Dans le cadre de l’opération Alpha, le BIR met un accent particulier sur la protection des édifices religieux face aux menaces de Boko Haram.

Ces espaces, cibles privilégiées des terroristes pour instaurer la peur et fragiliser la cohésion sociale, bénéficient d’une surveillance renforcée et de dispositifs de sécurisation adaptés.

Grâce à des patrouilles régulières, une présence dissuasive et une attention accrue lors des rassemblements de prière, l’opération Alpha contribue à prévenir les attaques et à offrir un cadre sûr aux fidèles.

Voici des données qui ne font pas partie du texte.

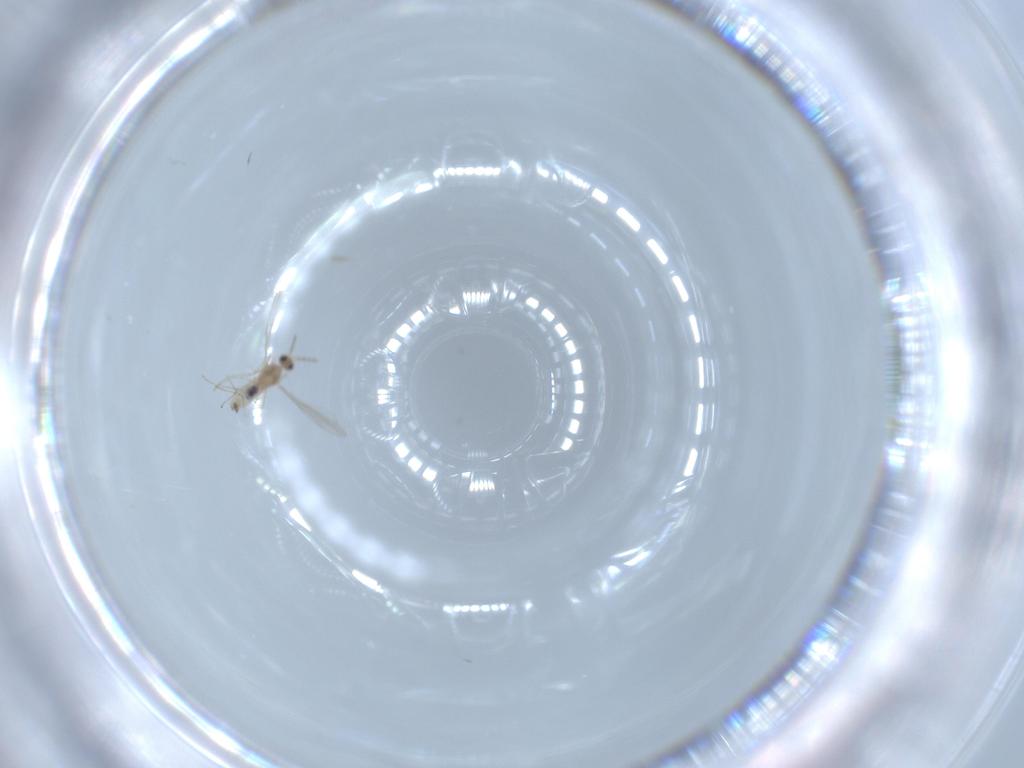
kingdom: Animalia
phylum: Arthropoda
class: Insecta
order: Diptera
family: Cecidomyiidae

Cette action témoigne de l’engagement constant du BIR à protéger les populations, à préserver la liberté de culte et à consolider la paix et la stabilité.

Bon à savoir : le Bataillon d’intervention rapide (BIR) est une force d’élite de l’armée camerounaise qui dépend directement du président de la République. Soutenue par les États-Unis, cette force est active contre les insurgés de Boko Haram dans le nord du Cameroun et les groupes séparatistes dans les régions de l’ouest.

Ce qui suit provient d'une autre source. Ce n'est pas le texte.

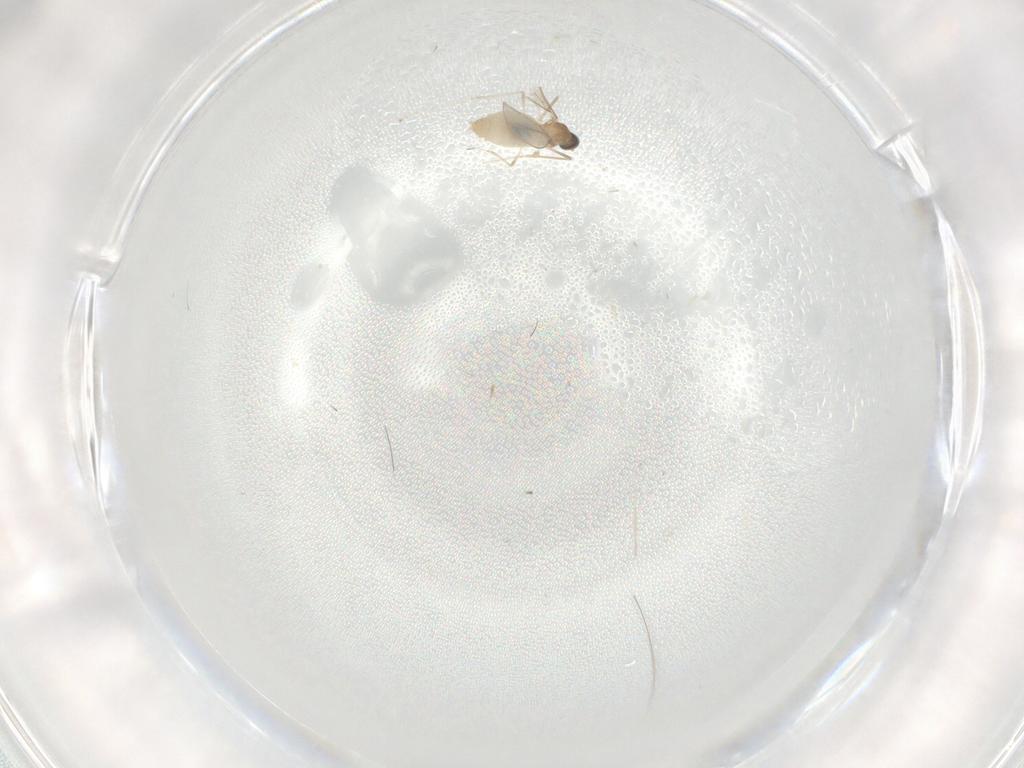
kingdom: Animalia
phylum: Arthropoda
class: Insecta
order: Diptera
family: Cecidomyiidae
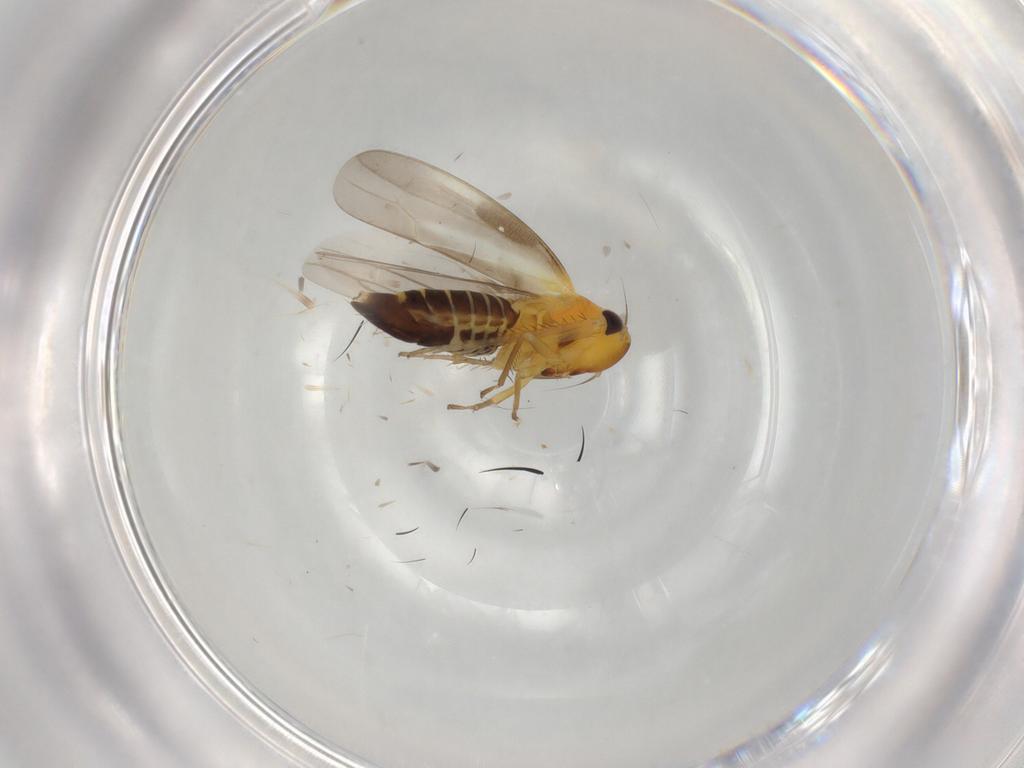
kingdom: Animalia
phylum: Arthropoda
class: Insecta
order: Hemiptera
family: Cicadellidae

Son budget ne figurerait pas dans le budget du ministère de la défense et son montant est inconnu. Il serait financé par la Société nationale des hydrocarbures (SNH). Le BIR a son propre drapeau, marqué du sceau du lion. Le quartier général du BIR à Yaoundé est surnommé Bastos, du nom du quartier où il se trouve.

En 2001 et 2008, il y a trois bataillons d’intervention rapide, un par région militaire interarmes. Chaque bataillon serait alors constitué d’une unité d’intervention de 145 hommes, d’une section de commandement et de soutien spéciaux de 37 hommes, d’une unité spéciale d’intervention de 37 hommes, d’un groupe de commandement et de soutien de 97 hommes et d’un groupe d’intervention léger.